*38*

A **scatterplot** is a type of plot that we can use to display the relationship between two variables. It helps us visualize both the direction (positive or negative) and the strength (weak, moderate, strong) of the relationship between the two variables.

This tutorial explains how to create and modify scatterplots in Stata.

**How to Create Scatterplots in Stata**

We’ll use a dataset called *auto *to illustrate how to create and modify scatterplots in Stata.

First, load the data by typing the following into the Command box:

use http://www.stata-press.com/data/r13/auto

We can get a quick look at the dataset by typing the following into the Command box:

summarize

We can see that there are 12 total variables in the dataset.

**Basic Scatterplot**

We can create a scatterplot for the variables *weight *and *length *by using the **scatter **command. The first variable you type will go along the y-axis and the second variable will go along the x-axis:

scatter weight length

We can see that there is a strong positive correlation between weight and length. That is, cars that weigh more also tend to be longer.

**Scatterplot with a Regression Line**

You can add a simple linear regression line to the scatterplot by using two “pipe” symbols || along with the **lfit **command:

scatter weight length || lfit weight length

**Scatterplot with Multiple Variables**

You can create a scatterplot with more than two variables by simply typing more variables after the **scatter **command. Note that the last variable you type will be used for the x-axis.

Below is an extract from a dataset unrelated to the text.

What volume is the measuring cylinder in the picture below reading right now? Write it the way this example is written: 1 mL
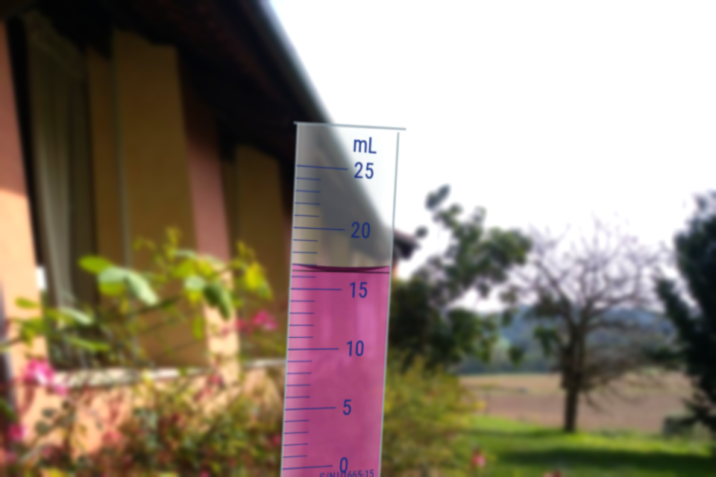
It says 16.5 mL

For example, the following command tells Stata to create a scatterplot using *length *as the x-axis variable and *weight *and *displacement *as the y-axis variables:

scatter weight displacement length

**How to Modify Scatterplots in Stata**

We can use several different commands to modify the appearance of the scatterplots.

**Adding a Title**

We can add a title to the plot using the **title() **command:

scatter weight length, title(“Weight vs. Length”)

**Adding a Subtitle**

We can also add a subtitle underneath the title using the **subtitle() **command:

scatter weight length, title(“Weight vs. Length”) subtitle(“n = 74 cars”)

**Adding a Comment**

We can also add a note or comment at the bottom of the graph by using the **note() **command:

scatter weight length, note(“Source: 1978 Automobile Data”)

**Changing Colors**

We can change the color of the points in the scatterplot by using the **mcolor() **command:

scatter weight length, mcolor(green)

A full list of available colors can be found in the Stata Documentation for colors.

**Changing Shapes**

We can also change the shape of the points in the scatterplot by using the **msymbol() **command. For example the symbol “D” corresponds to diamonds:

scatter weight length, msymbol(D)

A full list of available shapes can be found in the Stata Documentation for shapes.